Required work →
1. Reproduce the part of the basketball report that begins at the words "Emily Chapman had" and stops after "seconds to go.".
2. According to the basketball report, who will the Wright State women face in the quarterfinals on Thursday?
3. Write the next part of the basketball report, picking up after its last sentence.
Text provided START
The Panthers played fearlessly then as the underdog, and the Raiders want to adopt the same mindset.

“That’s what we said in the locker room,” Finke said. “Essentially, we have nothing to lose going in there. We’re just going to go play freely and play how we do.”

RAIDER WOMEN WIN: The ninth-seeded Wright State women topped eighth-seeded Oakland, 79-59, on the road as Cara VanKempen scored a career-high 24 points.

Emily Chapman had 12 points, Kacee Baumhower 11 and Isabelle Bolender 10.

The Raiders (8-23) have won six of their last 10 games and will play in the quarterfinals Thursday against top-seeded Green Bay.

MEN’S QUARTERFINALS: Sixth-seeded Robert Morris had a 14-point lead with 2:09 left, but IUPUI tied it with 10 seconds to go.
Text provided END
Data provided START
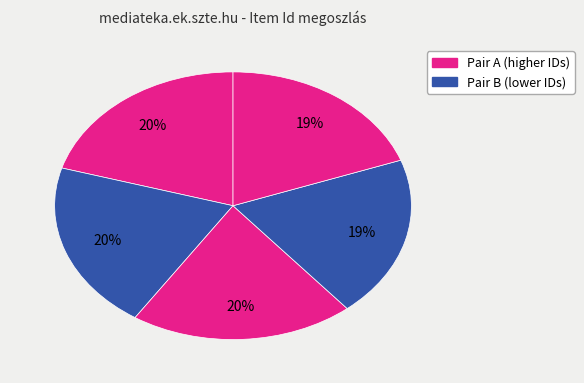

How many slices are in this pie chart?

5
Data provided END
Set of answers →
1.
Emily Chapman had 12 points, Kacee Baumhower 11 and Isabelle Bolender 10.

The Raiders (8-23) have won six of their last 10 games and will play in the quarterfinals Thursday against top-seeded Green Bay.

MEN’S QUARTERFINALS: Sixth-seeded Robert Morris had a 14-point lead with 2:09 left, but IUPUI tied it with 10 seconds to go.

2. Top-seeded Green Bay.

3.
Michael Green III then hit a 3 for a 67-64 win.

Eighth-seeded Detroit Mercy clobbered visiting Purdue Fort Wayne, 85-52, as Antoine Davis scored 38 points.

He’s second all-time in scoring with 3,642 points, just 25 away from tying Pete Maravich’s NCAA record of 3,667.

Robert Morris plays at third-seeded Cleveland State in the quarterfinals. Detroit Mercy faces top-seeded Youngstown State.

No. 4 Northern Kentucky hosts No. 5 Oakland in another quarterfinal game.